• _Task description_:
Going through the data, count each line that has the word "dengan". Reply with the total and nothing more.

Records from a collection
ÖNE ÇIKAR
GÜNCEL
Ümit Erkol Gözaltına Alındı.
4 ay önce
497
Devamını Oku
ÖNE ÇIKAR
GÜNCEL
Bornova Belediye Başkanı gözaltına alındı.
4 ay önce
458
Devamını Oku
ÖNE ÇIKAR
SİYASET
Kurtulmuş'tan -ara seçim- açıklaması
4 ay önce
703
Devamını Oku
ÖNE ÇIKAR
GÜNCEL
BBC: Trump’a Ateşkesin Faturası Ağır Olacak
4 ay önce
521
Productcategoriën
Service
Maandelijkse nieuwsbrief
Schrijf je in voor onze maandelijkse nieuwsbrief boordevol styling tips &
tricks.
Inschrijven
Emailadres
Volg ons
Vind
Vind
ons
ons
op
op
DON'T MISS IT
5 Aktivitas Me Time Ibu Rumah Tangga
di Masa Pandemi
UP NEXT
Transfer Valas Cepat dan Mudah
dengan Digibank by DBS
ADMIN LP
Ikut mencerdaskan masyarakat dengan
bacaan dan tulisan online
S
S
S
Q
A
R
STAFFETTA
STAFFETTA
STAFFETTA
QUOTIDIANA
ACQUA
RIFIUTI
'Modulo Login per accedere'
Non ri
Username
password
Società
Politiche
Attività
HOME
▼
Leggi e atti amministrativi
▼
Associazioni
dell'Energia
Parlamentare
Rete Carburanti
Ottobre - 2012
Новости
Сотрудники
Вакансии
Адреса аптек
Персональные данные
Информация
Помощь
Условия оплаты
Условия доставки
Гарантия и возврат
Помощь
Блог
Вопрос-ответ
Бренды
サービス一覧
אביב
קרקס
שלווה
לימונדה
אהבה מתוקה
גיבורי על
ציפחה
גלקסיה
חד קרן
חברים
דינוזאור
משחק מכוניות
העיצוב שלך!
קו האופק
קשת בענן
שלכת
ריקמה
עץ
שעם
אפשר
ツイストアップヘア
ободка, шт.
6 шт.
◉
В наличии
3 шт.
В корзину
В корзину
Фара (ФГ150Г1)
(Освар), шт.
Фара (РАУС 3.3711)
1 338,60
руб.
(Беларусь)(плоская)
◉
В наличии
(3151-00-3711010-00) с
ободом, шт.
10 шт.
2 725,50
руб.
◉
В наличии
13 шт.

• _Result below_:
2